Coldenhoff: “I didn’t feel that great on the track on Saturday and had a bad start in the first moto on Sunday; it was really hard to come through and not easy to pass. In the end I should have been eighth but was penalised for not respecting the yellow flags. Normally I’m the first person to slow when I see the flags but this time I really could not see them in time. We complained after the moto but nothing could be done. 18th was really disappointing. I made some small mistakes in the second moto but was very far back. I gave everything I had but I think it wasn’t my moto. I don’t really know what happened but we’ll analyse it and work on it. We need to improve and forget this one. I’m not happy going home but on the other side I am happy to be going home! I want to re-group, work hard and come back swinging in Loket.”
Jorge Prado confirmed his status as Spain’s most successful Grand Prix rider ever with his sixth Grand Prix win of 2018 on the KTM 250 SX-F. The teenager ran to second place behind charging World Champion and teammate Pauls Jonass in the first race of 30 minutes and 2 laps duration but profited from a fall by the Latvian on the opening corner of the second moto.
Prado was free to escape to his eighth moto triumph and Jonass confirmed the resilient speed he had shown all weekend to fight his way back to 6th. #1’s 1-6 allowed him to walk the podium for the ninth occasion this year, alongside Prado who now has eleven trophies.

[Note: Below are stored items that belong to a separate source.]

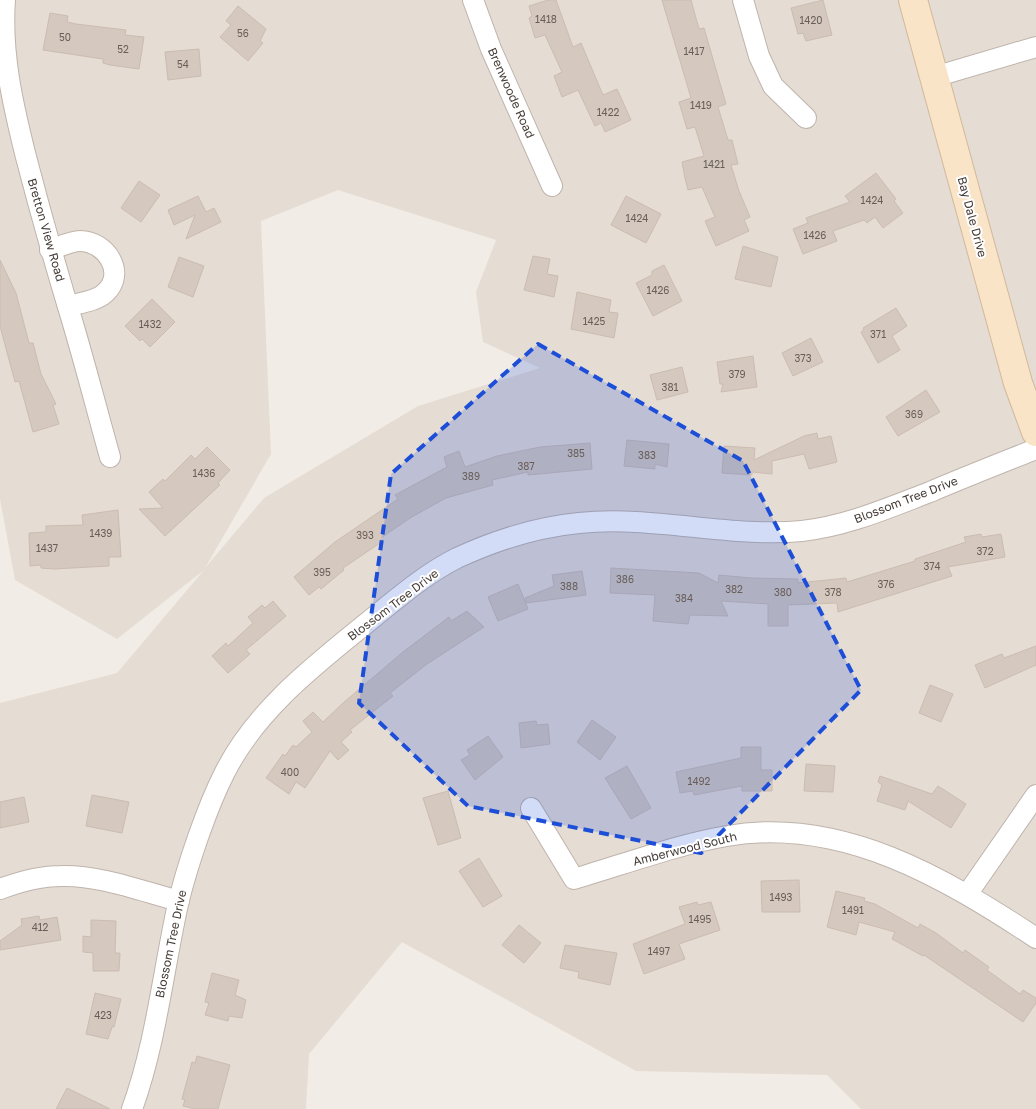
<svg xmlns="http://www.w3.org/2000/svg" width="1036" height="1109" font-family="'Golos Text',sans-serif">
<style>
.residential{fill:#e5dcd4;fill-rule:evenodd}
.building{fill:#d5c8bf;stroke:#ccbcb0}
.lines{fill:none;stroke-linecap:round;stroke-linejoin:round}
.street-casing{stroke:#bfb4ac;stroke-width:22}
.secondary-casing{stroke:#d1b89b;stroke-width:30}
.street{stroke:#fff;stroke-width:20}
.secondary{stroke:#fae4c7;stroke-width:28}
.marked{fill:#1d4ed8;fill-opacity:0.2;stroke:#1d4ed8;stroke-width:4;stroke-dasharray:10 6;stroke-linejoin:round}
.labels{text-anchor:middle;stroke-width:4;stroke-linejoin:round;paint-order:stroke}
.number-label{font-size:10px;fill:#685e58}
.street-label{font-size:12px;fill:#443b36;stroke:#fff}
</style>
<rect width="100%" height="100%" fill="#f1ece6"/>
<path class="residential" d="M0,0H1036V1109H861L827,1075L636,1071L402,942L309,1054L306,1109H0V703L117,673L204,570L117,639L15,580L0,499ZM338,190L496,240L476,292L483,342L540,368L418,406L264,498L205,568L271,454L261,221Z"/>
<g class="building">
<polygon points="548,0 556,0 573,47 581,43 603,95 617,89 631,120 605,132 601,123 595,126 578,90 562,97 554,76 562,72 545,35 535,38 529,18 532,16 529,6"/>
<polygon points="662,0 691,0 699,29 704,28 726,104 718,107 728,140 732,140 738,164 731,165 739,191 750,217 744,220 749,231 716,246 705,221 715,217 702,187 688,190 685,178 682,162 704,156 695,127 687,129 679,102 691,98"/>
<polygon points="823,0 832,35 806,41 803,33 798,34 791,8"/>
<polygon points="238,6 266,29 260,41 263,43 248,61 220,37 231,25 226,21"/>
<polygon points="50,13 68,16 67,22 76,24 126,30 125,35 144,37 139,69 110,65 103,63 103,59 43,50"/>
<polygon points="199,49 201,76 168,80 165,52"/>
<polygon points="876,173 896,199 894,201 903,213 883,228 875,217 867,223 864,220 833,231 837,241 803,254 793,229 808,223 806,218 850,202 845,196"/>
<polygon points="139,181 160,195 141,222 121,208"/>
<polygon points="198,196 206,212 214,208 221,222 186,239 195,215 174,225 168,210"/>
<polygon points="626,196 661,214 646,243 611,225"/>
<polygon points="743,246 778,257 771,287 735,279"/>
<polygon points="533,256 550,259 547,274 558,276 554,297 524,290"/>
<polygon points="179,257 204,266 193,297 168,287"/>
<polygon points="0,260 16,293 29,343 33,343 41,374 56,404 53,405 59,424 33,432 19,381 15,382 0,326"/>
<polygon points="664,265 682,301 653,316 636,283 652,275 652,271"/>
<polygon points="577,292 611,300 609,312 618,313 614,338 571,329"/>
<polygon points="152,299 175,322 150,347 142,339 140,341 125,326"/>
<polygon points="896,308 907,326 892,336 900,350 878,363 861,332 864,330 863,328"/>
<polygon points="811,338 823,362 793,376 782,353"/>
<polygon points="753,356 757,387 721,392 723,384 720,384 717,362"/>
<polygon points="682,367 688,392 657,400 650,375"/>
<polygon points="926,390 940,412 898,436 886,417"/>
<polygon points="817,433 818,439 831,436 837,462 809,469 804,454 772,461 772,474 752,472 752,475 722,473 724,446 755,448 754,460 804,436"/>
<polygon points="627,440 669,444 667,467 655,464 655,469 624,466"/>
<polygon points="590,443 592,469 528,475 528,472 492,480 493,485 446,498 410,518 381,538 383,541 343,568 344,570 321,589 319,587 309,595 294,577 335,542 398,499 395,495 447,467 444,457 459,451 465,467 497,456 540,447"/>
<polygon points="207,447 230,470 218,483 220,485 165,536 139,509 163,508 149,492 163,479 165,481 191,455 195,459"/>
<polygon points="118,510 121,557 109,557 109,566 54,569 41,568 41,565 30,566 29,533 46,532 46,526 83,525 82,515"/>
<polygon points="981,534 982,537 1001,534 1005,557 948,567 952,576 838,612 837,603 788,605 788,626 768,626 768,604 721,601 728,616 690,615 688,624 653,621 655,595 610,593 611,568 699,573 718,583 719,575 751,578 798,579 798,583 846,578 847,582 915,561 915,559 966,542 964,537"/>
<polygon points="582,571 586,595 526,603 525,598 554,586 552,575"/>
<polygon points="518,584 528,609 498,621 488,597"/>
<polygon points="273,601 286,616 246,650 250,654 228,673 212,656 226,643 228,646 253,623 248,617 262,605 265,608"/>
<polygon points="467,611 484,627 427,664 390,693 393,696 350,730 352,732 341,742 349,750 338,760 330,751 305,788 296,782 289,794 266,778 283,754 285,756 293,745 296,747 312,732 303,721 313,712 323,722 343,703 403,652 449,617 451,621"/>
<polygon points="1036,646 1036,665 985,688 975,665 1002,654 1004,658"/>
<polygon points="930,685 953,694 941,722 919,713"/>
<polygon points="592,720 616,737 600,760 577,742"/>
<polygon points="536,721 537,725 548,724 550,744 521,748 519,723"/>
<polygon points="488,736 503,757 475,780 461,760 470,755 467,750"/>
<polygon points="741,747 761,747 761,770 772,770 772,791 742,791 742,786 694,795 693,791 680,793 676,772 741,758"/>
<polygon points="806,764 835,766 833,792 804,791"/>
<polygon points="627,766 651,808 631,819 605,778"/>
<polygon points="880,776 932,794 938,786 966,804 951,828 908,801 905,810 877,801 882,785 878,782"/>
<polygon points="448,791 461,838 438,845 423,798"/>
<polygon points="92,795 129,802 122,833 86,826"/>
<polygon points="24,797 29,822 0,828 0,802"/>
<polygon points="479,858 502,896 483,907 459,871"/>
<polygon points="799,880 800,912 762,912 761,881"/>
<polygon points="836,891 865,898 864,901 875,904 918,928 920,924 936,933 963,953 965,950 989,967 987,970 1020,994 1023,990 1036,998 1036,1003 1023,1022 924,955 923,956 892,939 895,932 859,922 856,935 827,927"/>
<polygon points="697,902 698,905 711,902 720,930 679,944 685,959 644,974 633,944 685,924 679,907"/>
<polygon points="39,916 40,920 57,917 61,940 0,950 0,941 22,925 21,919"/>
<polygon points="91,920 116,921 115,953 120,953 119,971 93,971 93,953 83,952 83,936 91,937"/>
<polygon points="519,925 541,943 524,963 502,945"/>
<polygon points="565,945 617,953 610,985 578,978 579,972 560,968"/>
<polygon points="212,973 239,980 235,995 246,1000 242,1018 229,1016 228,1021 205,1015 209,1003 205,1002"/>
<polygon points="95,993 121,999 114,1027 112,1027 108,1039 86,1034"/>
<polygon points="197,1056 230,1065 218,1109 195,1109 183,1106 185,1100 182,1099 192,1062 195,1063"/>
<polygon points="67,1088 110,1109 56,1109"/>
</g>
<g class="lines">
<g class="street-casing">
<g id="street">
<path d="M5,0C1,54 13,105 26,157C39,207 53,257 68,307C83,356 96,407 110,457"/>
<polyline points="473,0 491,49 552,186"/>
<polyline points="743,0 759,56 773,86 806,118"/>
<polyline points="934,77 1036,47"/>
<path d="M50,250C59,247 71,241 80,241C106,241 127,273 105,293C97,301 79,303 68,306"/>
<path d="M531,808L574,879C625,864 675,845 727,836C841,816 945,878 1036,938"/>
<path d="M0,889C19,882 41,876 61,876C100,875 141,891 179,901"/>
<polyline points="968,893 1036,795"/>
<path d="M132,1109C156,1043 163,972 178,904C187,866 207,807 225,772C258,707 319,662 374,617C400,596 427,573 457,558C496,540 537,527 579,523C653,515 729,538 802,531C847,526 888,508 930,492C965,477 1001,463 1036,449"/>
</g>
</g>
<g class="secondary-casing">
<polyline id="secondary" points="913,0 1018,383 1036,432"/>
</g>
<use href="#street" class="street"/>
<use href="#secondary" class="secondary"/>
</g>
<path class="marked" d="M538,344L743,461L861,690L701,853L468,806L359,703L391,474Z"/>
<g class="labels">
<g class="number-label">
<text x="546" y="23">1418</text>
<text x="811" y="24">1420</text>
<text x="243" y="37">56</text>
<text x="65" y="41">50</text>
<text x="123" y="53">52</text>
<text x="694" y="55">1417</text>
<text x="183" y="68">54</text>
<text x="701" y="109">1419</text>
<text x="608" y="116">1422</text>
<text x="714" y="168">1421</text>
<text x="872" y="204">1424</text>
<text x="637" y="222">1424</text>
<text x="815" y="239">1426</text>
<text x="658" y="294">1426</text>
<text x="594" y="325">1425</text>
<text x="150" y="328">1432</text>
<text x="878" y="338">371</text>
<text x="803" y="362">373</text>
<text x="737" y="378">379</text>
<text x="670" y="391">381</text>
<text x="914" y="418">369</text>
<text x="576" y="457">385</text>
<text x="647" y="459">383</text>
<text x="526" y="470">387</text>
<text x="204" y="477">1436</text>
<text x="471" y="480">389</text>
<text x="101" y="537">1439</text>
<text x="365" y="539">393</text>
<text x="47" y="552">1437</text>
<text x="985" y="555">372</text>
<text x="932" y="570">374</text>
<text x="322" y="576">395</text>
<text x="625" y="583">386</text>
<text x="886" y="588">376</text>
<text x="569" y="590">388</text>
<text x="734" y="593">382</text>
<text x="783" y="596">380</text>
<text x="833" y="596">378</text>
<text x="684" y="602">384</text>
<text x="290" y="776">400</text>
<text x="699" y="785">1492</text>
<text x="781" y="901">1493</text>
<text x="853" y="914">1491</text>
<text x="700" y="923">1495</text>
<text x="40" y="931">412</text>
<text x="659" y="955">1497</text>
<text x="103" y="1019">423</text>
</g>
<g class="street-label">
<text transform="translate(511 93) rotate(66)" y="4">Brenwoode Road</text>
<text transform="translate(972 217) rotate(75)" y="4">Bay Dale Drive</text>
<text transform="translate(46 230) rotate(74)" y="4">Bretton View Road</text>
<text transform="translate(906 500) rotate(-21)" y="4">Blossom Tree Drive</text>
<text transform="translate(393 605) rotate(-37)" y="4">Blossom Tree Drive</text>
<text transform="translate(685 849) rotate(-14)" y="4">Amberwood South</text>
<text transform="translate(171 944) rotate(-78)" y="4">Blossom Tree Drive</text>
</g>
</g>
</svg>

Sensationally the duo is now tied at the top of the MX2 championship with seven rounds and fourteen sprints left to dispute. Jonass keeps the red plate courtesy of his superior moto win advantage (12 to Prado’s 8).
Prado: “I had a great weekend. The track looked really good when we arrived on Friday and I thought this would be a decent place for me, even if the dirt is not the best for my riding style. I really enjoyed it and I’m happy with the overall win and to level with Pauls on points; I could not wish for a better weekend.”
Jonass: “This GP was much better than the last so I cannot be too disappointed as I tried my best and just had some bad luck at the beginning of the second moto. The speed and the fitness was there as was my feeling on the track. I’m really looking forward to get back to Europe. It has been a long week and I want to get back to a normal training programme and focus on making some more points again in the championship and to get that gap again.”
Now for the long journey home. MXGP will have a free weekend to recover from the travel and the jetlag back in Europe before the slick hard-pack of Loket and the Grand Prix of Czech Republic awaits on July 22nd.